[Page-level text extractions]
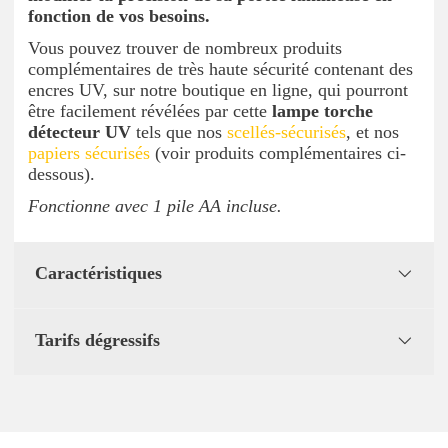
fonction de vos besoins.
Vous pouvez trouver de nombreux produits
complémentaires de très haute sécurité contenant des
encres UV, sur notre boutique en ligne, qui pourront
être facilement révélées par cette
lampe torche
détecteur UV
tels que nos
scellés-sécurisés
, et nos
papiers sécurisés
(voir produits complémentaires ci-
dessous).
Fonctionne avec 1 pile AA incluse.
Caractéristiques
Tarifs dégressifs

About this exercise – Without the images, output all the entries exactly as they stand.

Exercise output –
fonction de vos besoins.
Vous pouvez trouver de nombreux produits
complémentaires de très haute sécurité contenant des
encres UV, sur notre boutique en ligne, qui pourront
être facilement révélées par cette
lampe torche
détecteur UV
tels que nos
scellés-sécurisés
, et nos
papiers sécurisés
(voir produits complémentaires ci-
dessous).
Fonctionne avec 1 pile AA incluse.
Caractéristiques
Tarifs dégressifs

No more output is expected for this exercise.